* INPUT DATA:
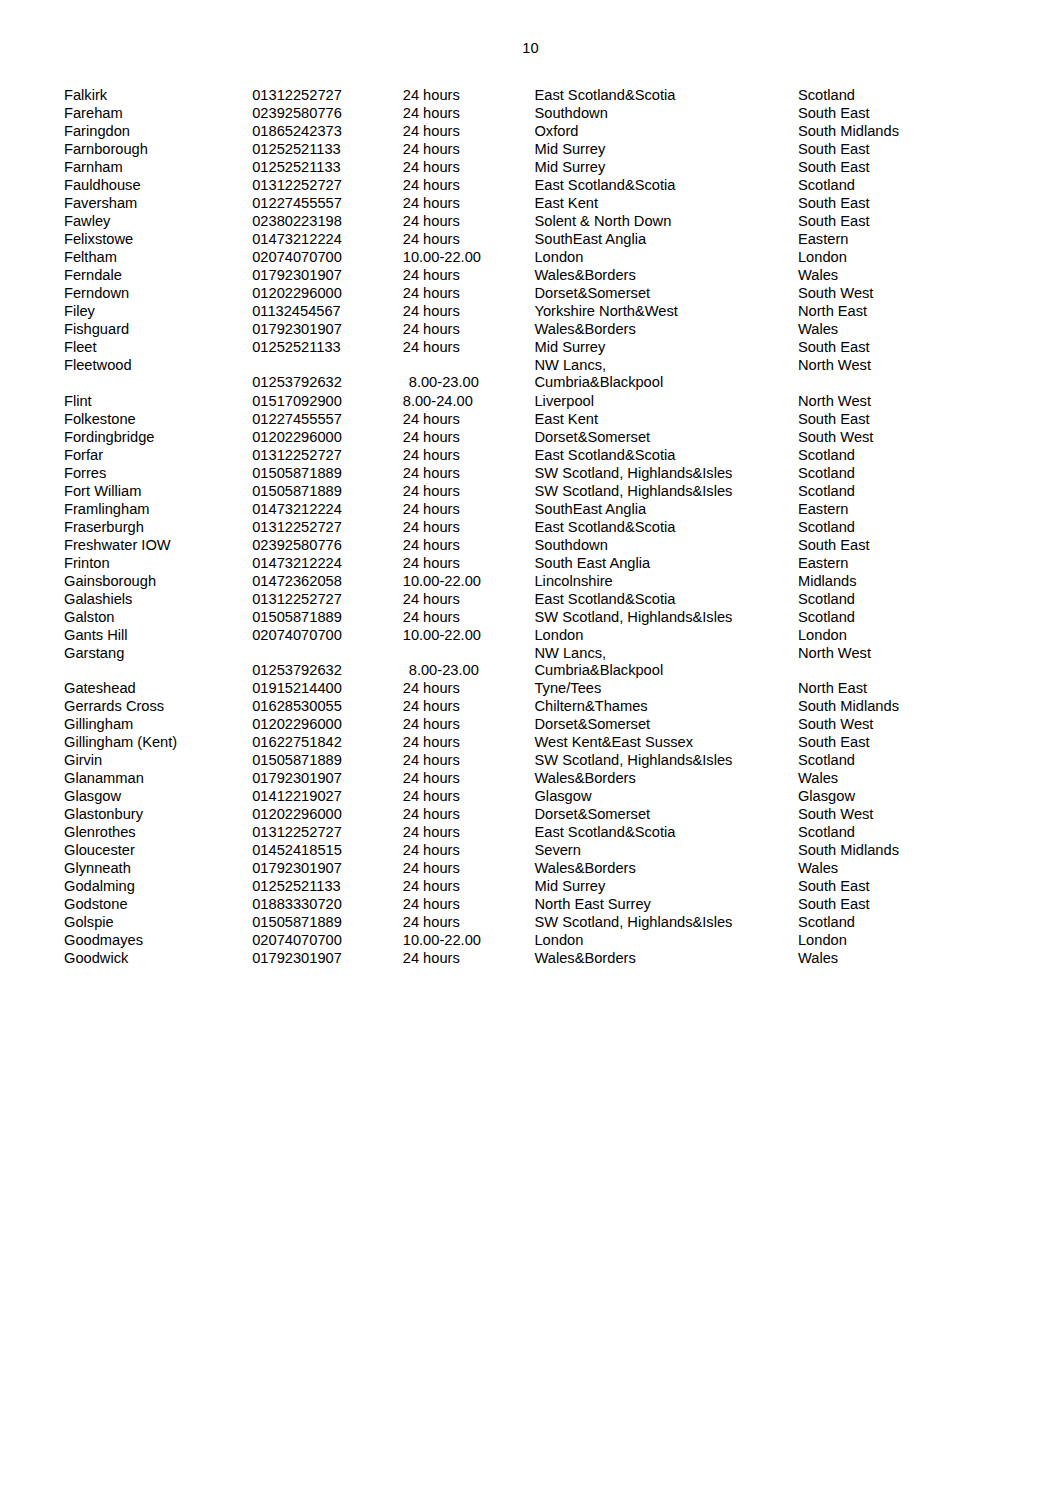10
| Falkirk | 01312252727 | 24 hours | East Scotland&Scotia | Scotland |
| Fareham | 02392580776 | 24 hours | Southdown | South East |
| Faringdon | 01865242373 | 24 hours | Oxford | South Midlands |
| Farnborough | 01252521133 | 24 hours | Mid Surrey | South East |
| Farnham | 01252521133 | 24 hours | Mid Surrey | South East |
| Fauldhouse | 01312252727 | 24 hours | East Scotland&Scotia | Scotland |
| Faversham | 01227455557 | 24 hours | East Kent | South East |
| Fawley | 02380223198 | 24 hours | Solent & North Down | South East |
| Felixstowe | 01473212224 | 24 hours | SouthEast Anglia | Eastern |
| Feltham | 02074070700 | 10.00-22.00 | London | London |
| Ferndale | 01792301907 | 24 hours | Wales&Borders | Wales |
| Ferndown | 01202296000 | 24 hours | Dorset&Somerset | South West |
| Filey | 01132454567 | 24 hours | Yorkshire North&West | North East |
| Fishguard | 01792301907 | 24 hours | Wales&Borders | Wales |
| Fleet | 01252521133 | 24 hours | Mid Surrey | South East |
| Fleetwood | 01253792632 | 8.00-23.00 | NW Lancs, Cumbria&Blackpool | North West |
| Flint | 01517092900 | 8.00-24.00 | Liverpool | North West |
| Folkestone | 01227455557 | 24 hours | East Kent | South East |
| Fordingbridge | 01202296000 | 24 hours | Dorset&Somerset | South West |
| Forfar | 01312252727 | 24 hours | East Scotland&Scotia | Scotland |
| Forres | 01505871889 | 24 hours | SW Scotland, Highlands&Isles | Scotland |
| Fort William | 01505871889 | 24 hours | SW Scotland, Highlands&Isles | Scotland |
| Framlingham | 01473212224 | 24 hours | SouthEast Anglia | Eastern |
| Fraserburgh | 01312252727 | 24 hours | East Scotland&Scotia | Scotland |
| Freshwater IOW | 02392580776 | 24 hours | Southdown | South East |
| Frinton | 01473212224 | 24 hours | South East Anglia | Eastern |
| Gainsborough | 01472362058 | 10.00-22.00 | Lincolnshire | Midlands |
| Galashiels | 01312252727 | 24 hours | East Scotland&Scotia | Scotland |
| Galston | 01505871889 | 24 hours | SW Scotland, Highlands&Isles | Scotland |
| Gants Hill | 02074070700 | 10.00-22.00 | London | London |
| Garstang | 01253792632 | 8.00-23.00 | NW Lancs, Cumbria&Blackpool | North West |
| Gateshead | 01915214400 | 24 hours | Tyne/Tees | North East |
| Gerrards Cross | 01628530055 | 24 hours | Chiltern&Thames | South Midlands |
| Gillingham | 01202296000 | 24 hours | Dorset&Somerset | South West |
| Gillingham (Kent) | 01622751842 | 24 hours | West Kent&East Sussex | South East |
| Girvin | 01505871889 | 24 hours | SW Scotland, Highlands&Isles | Scotland |
| Glanamman | 01792301907 | 24 hours | Wales&Borders | Wales |
| Glasgow | 01412219027 | 24 hours | Glasgow | Glasgow |
| Glastonbury | 01202296000 | 24 hours | Dorset&Somerset | South West |
| Glenrothes | 01312252727 | 24 hours | East Scotland&Scotia | Scotland |
| Gloucester | 01452418515 | 24 hours | Severn | South Midlands |
| Glynneath | 01792301907 | 24 hours | Wales&Borders | Wales |
| Godalming | 01252521133 | 24 hours | Mid Surrey | South East |
| Godstone | 01883330720 | 24 hours | North East Surrey | South East |
| Golspie | 01505871889 | 24 hours | SW Scotland, Highlands&Isles | Scotland |
| Goodmayes | 02074070700 | 10.00-22.00 | London | London |
| Goodwick | 01792301907 | 24 hours | Wales&Borders | Wales |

* PROBLEM TO WORK ON: Return every line of the records in which the word "London" is found.

* SOLUTION FOR THIS TASK:
| Feltham | 02074070700 | 10.00-22.00 | London | London |
| Gants Hill | 02074070700 | 10.00-22.00 | London | London |
| Goodmayes | 02074070700 | 10.00-22.00 | London | London |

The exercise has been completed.